So our latest podcast on Endurance Lab coaches corner is available: Getting rough in a group, how to practice for this and own your space and then the main topic of gels; what are they, how do we use them, should we use them in training and what about natural foods?
Check out our complete podcast playlist here:
On the coaches corner we always advocate using real foods in training and in our diets when possible (except for race nutrition practice, which is important). Gels, the better formulated ones do play a role in racing. The better ones are formulated to optimise absorption and oxidation rates, to be easily carried, to minimize gastro issues and to not taste too sweet. Many also contain electrolytes and some contain amino acids and caffeine. This is what science says… for most this works.
Do I like that we take straight sugars when the research regarding health says otherwise? Well an ironman isn’t a normal event it is far and fasts and long!
Most people’s stomach digestive function is poor due to sympathetic nervous system drive, and pace and practical run and bike issues make it hard to eat solids and real foods and hot humid weather or body heat compounds these issues; the result being we suffer! Altered digestive function will also create microbial fermentation so gas and wind and more serious digestive side effects may occur with high fructose or fruit products.
So yes for the purposes of a race do what works for you. Slower paced racing can tolerate more solids and real foods but the faster intensities due to how our bodies function will not be able to tolerate foods requiring complex digestion and so gels and liquids are superior.
What do I do? In the podcast I mentioned that my goal for future races is to use more gels. Not because I am a fan of straight sickly gels but because after 4 years of exploring combos of real foods and products like drinks and bars I feel that gels do get the sugar where you need it and fast. And I will benefit from this in a race scenario. For all training I choose real food. I have a box of products that are reserved for racing and race nutrition practice and this only gets opened on occasion. At all other times I let real food do the work and this is what I recommend most athletes do.
Honey and maple syrup are often discussed. What do I think?
Well… there is a lot of fake adulterated honey out there and maple “type” syrups are not real maple syrup so first check are you buying the real deal. Even here in Ireland most honey on the shelf is mixed source from EU and non EU states.

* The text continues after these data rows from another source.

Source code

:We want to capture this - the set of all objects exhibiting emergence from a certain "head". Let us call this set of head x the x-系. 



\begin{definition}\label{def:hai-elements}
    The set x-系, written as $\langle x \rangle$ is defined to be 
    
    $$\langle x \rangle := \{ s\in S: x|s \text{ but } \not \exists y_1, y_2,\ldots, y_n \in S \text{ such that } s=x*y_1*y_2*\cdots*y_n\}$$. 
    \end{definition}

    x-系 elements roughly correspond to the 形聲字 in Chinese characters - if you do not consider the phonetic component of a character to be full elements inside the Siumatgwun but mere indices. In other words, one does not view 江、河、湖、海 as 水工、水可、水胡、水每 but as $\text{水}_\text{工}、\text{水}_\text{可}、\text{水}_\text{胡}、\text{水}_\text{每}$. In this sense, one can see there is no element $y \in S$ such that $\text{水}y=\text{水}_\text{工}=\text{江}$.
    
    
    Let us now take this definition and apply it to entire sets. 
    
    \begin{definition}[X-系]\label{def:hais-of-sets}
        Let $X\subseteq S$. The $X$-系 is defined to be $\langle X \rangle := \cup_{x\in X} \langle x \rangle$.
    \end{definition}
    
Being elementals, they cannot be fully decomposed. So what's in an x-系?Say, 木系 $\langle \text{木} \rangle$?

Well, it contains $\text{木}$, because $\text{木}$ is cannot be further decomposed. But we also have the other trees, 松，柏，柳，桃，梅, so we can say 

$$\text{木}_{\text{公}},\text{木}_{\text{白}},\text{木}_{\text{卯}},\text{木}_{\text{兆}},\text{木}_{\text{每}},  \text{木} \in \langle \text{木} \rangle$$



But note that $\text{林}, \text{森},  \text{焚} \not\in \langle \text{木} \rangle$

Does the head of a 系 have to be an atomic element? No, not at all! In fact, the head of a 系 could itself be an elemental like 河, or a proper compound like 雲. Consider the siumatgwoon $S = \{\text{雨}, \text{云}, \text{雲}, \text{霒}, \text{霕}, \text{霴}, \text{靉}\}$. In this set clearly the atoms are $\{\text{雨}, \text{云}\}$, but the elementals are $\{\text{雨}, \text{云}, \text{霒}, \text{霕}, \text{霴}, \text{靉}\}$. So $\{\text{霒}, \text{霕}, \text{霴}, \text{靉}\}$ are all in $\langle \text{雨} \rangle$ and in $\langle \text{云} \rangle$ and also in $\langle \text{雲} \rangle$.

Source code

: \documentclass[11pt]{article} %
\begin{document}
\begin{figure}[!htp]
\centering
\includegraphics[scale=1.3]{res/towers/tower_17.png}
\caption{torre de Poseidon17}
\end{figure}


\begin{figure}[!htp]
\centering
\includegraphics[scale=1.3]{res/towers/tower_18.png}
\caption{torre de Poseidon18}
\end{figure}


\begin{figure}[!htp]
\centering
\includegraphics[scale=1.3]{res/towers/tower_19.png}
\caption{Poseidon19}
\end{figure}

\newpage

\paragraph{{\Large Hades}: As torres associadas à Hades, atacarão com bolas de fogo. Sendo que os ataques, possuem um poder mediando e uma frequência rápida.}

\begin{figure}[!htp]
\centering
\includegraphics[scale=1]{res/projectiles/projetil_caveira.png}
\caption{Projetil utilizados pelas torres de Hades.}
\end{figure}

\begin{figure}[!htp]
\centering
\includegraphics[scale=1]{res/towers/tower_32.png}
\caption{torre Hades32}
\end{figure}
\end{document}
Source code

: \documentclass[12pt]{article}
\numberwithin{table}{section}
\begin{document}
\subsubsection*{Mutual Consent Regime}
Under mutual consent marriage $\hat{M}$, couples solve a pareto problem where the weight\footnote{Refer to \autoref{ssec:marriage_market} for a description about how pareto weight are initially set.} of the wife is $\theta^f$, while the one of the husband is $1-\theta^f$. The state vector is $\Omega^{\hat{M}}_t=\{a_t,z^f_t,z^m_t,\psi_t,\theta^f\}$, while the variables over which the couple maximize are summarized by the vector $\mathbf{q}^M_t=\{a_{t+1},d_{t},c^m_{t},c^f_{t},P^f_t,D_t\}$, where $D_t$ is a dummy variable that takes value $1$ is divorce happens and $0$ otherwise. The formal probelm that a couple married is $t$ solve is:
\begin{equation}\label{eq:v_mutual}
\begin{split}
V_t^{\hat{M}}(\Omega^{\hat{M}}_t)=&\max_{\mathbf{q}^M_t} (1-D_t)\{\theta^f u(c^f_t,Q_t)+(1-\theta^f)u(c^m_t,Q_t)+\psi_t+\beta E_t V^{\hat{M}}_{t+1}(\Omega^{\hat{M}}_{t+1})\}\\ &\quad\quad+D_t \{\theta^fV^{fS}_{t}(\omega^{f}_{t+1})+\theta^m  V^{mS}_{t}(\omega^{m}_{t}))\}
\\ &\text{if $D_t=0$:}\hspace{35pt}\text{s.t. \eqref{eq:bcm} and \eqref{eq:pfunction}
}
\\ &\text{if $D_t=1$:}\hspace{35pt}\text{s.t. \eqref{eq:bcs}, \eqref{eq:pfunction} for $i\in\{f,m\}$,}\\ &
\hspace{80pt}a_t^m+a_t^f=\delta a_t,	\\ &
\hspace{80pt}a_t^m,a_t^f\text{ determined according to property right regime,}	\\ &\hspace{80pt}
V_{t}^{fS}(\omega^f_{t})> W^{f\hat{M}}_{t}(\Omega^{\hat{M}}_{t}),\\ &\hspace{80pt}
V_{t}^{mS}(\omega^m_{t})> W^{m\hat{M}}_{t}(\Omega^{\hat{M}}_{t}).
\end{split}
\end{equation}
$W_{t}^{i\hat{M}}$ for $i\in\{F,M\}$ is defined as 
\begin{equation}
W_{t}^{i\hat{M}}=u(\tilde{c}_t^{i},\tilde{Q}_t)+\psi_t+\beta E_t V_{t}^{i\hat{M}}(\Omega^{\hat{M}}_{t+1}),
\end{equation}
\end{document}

Honeygate: How Europe is being flooded with fake honey: here
Secondly honey can be high in fructose and this may create significant gastrointestinal issues due to its osmotic load in the gut and furthermore fructose is metabolised by the liver and so is slower to get to the muscles than glucose and maltodextrin. This is what science says; if you want to try a more natural approach try it before you let the research sway you. I would like to think that our bodies do deal better with natural foods.
Maple syrup that is REAL has a slightly better glucose to fructose ratio. There is nothing wrong with these options but despite being natural they may not suit everyone. But are they better for you; well of course! But you want to race a fast race yeah?
Gels are a means to a fast end… choose the best ones, reserve for racing except for race fuel practice and for the rest of the time EAT REAL FOOD
I hope you enjoy the podcast; I had a few tongue-tied moments but hey that’s me… I’m all in my head!